Alors, s’accomplit cette horreur. À chaque dent qui s’en allait, la pauvre Véronique, en dépit de sa volonté, poussait un léger cri et ses yeux se remplissaient de larmes, pendant que des ruisseaux de sang écumeux coulaient sur l’épaisse toile du tablier de cuisine que Nathan lui avait ficelé autour du cou.

Quand la mâchoire supérieure fut complètement dégarnie, l’exécuteur dut s’arrêter. L’infortunée avait perdu connaissance et se tordait spasmodiquement. Il fallut la ranimer, étancher le sang qui partait à flots, arrêter l’hémorragie, calmer les nerfs, toutes besognes familières à cet omniscient des basses pratiques chirurgicales.
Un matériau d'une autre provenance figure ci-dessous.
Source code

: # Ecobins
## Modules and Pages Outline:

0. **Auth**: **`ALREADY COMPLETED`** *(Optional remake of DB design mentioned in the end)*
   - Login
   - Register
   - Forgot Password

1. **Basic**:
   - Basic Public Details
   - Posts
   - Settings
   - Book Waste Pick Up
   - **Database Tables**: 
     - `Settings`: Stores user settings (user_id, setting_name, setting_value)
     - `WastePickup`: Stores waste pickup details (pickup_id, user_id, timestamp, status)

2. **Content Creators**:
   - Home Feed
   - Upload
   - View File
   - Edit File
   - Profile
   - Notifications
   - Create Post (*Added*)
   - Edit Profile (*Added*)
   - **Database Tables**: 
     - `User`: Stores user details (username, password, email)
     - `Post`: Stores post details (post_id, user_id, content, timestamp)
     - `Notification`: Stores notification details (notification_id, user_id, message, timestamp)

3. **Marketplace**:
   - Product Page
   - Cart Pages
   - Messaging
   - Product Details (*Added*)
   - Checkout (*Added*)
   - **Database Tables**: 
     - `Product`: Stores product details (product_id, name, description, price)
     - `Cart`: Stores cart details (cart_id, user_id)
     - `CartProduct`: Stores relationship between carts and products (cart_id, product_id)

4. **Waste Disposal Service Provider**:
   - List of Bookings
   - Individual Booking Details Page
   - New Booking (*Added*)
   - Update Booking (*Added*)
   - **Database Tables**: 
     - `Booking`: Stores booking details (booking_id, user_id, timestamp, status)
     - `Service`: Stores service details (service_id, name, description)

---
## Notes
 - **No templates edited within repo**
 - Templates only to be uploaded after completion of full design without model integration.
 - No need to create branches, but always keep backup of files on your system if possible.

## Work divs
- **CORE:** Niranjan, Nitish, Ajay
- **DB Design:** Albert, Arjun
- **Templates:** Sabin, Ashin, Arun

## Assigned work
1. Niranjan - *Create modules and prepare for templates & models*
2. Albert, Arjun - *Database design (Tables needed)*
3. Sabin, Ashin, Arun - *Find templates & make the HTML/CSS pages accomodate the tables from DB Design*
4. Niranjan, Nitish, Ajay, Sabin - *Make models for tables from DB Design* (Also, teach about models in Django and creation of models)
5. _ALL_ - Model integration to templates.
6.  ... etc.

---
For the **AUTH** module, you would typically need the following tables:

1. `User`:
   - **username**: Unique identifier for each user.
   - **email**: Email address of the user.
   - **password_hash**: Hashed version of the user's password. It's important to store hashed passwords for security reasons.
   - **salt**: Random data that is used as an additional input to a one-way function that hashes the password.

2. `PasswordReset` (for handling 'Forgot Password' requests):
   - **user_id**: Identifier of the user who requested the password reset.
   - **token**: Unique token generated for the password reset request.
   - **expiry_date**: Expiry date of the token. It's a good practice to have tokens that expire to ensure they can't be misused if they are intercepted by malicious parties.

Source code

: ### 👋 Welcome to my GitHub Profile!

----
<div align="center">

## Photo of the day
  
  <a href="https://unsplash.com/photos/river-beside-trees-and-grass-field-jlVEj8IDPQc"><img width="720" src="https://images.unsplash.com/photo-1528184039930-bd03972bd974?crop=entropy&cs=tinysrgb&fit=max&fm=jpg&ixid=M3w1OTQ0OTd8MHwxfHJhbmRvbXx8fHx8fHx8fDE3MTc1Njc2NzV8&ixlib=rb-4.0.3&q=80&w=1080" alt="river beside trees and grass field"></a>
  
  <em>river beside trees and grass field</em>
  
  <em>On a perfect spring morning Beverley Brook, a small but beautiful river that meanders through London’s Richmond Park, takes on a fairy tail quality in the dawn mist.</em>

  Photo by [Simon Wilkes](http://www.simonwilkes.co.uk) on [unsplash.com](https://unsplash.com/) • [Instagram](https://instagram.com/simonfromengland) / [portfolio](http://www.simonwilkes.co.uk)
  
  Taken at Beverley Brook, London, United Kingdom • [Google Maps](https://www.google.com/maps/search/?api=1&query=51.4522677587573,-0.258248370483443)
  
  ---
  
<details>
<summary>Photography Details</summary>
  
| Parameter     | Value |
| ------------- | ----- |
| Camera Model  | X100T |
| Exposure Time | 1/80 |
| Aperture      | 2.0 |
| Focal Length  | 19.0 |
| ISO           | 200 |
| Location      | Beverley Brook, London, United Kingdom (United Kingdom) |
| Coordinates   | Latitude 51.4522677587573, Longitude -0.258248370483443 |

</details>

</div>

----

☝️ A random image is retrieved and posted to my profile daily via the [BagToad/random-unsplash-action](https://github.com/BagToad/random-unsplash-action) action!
Il exprima son avis de renvoyer à quelques jours la seconde partie de l’opération, dans le secret espoir de ne la voir jamais revenir et d’échapper ainsi à une corvée qui lui déplaisait, ayant, d’ailleurs, soigneusement empoché l’argent. Mais, au bout d’un quart d’heure, l’étonnante martyre lui signifia énergiquement, sans parler, qu’elle voulait que cela continuât.

Rien ne fut plus horrible. L’opérateur gagna son salaire. Les anesthésiques ordinaires étaient sans effet sur ce paquet de nerfs en déroute, effroyablement ébranlés déjà, malgré l’héroïsme de la patiente. La syncope se renouvela cinq ou six fois, de plus en plus inquiétante. Une minute, Nathan, terrifié, crut au tétanos.